What is being asked:
Quote the baseball forum excerpt word for word from "Buerhle is the" to "out on him.".

Excerpt:
#####

What pitchers are you saying "oh man" to ? aardsma, macdougal, massett
are all from other farm systems.

JB98
06-04-2007, 06:45 PM
What pitchers are you saying "oh man" to ? aardsma, macdougal, massett
are all from other farm systems.

I hope I'm not putting words in the mouth of the original poster, but I think the concern is the lack of big-league pitchers being developed by our farm system. We have been reliant on importing arms from other organizations. That has worked until recently, as we've seen Aardsma, MacDougal and Masset blow up in our faces. Danks looks like another hit, but it would be nice to develop some of our own pitchers.

Buerhle is the only guy in our rotation who was drafted and developed by the Sox. I think the organization can claim Garland to a point. He was a mess when he first came over from the Cubs, but has reached his potential with the Sox. Among the relievers, I think Logan is homegrown as well. The jury is out on him.

#####

Data listing:
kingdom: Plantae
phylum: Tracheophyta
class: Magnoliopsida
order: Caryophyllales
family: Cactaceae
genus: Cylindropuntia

#####

Result of the exercise:
Buerhle is the only guy in our rotation who was drafted and developed by the Sox. I think the organization can claim Garland to a point. He was a mess when he first came over from the Cubs, but has reached his potential with the Sox. Among the relievers, I think Logan is homegrown as well. The jury is out on him.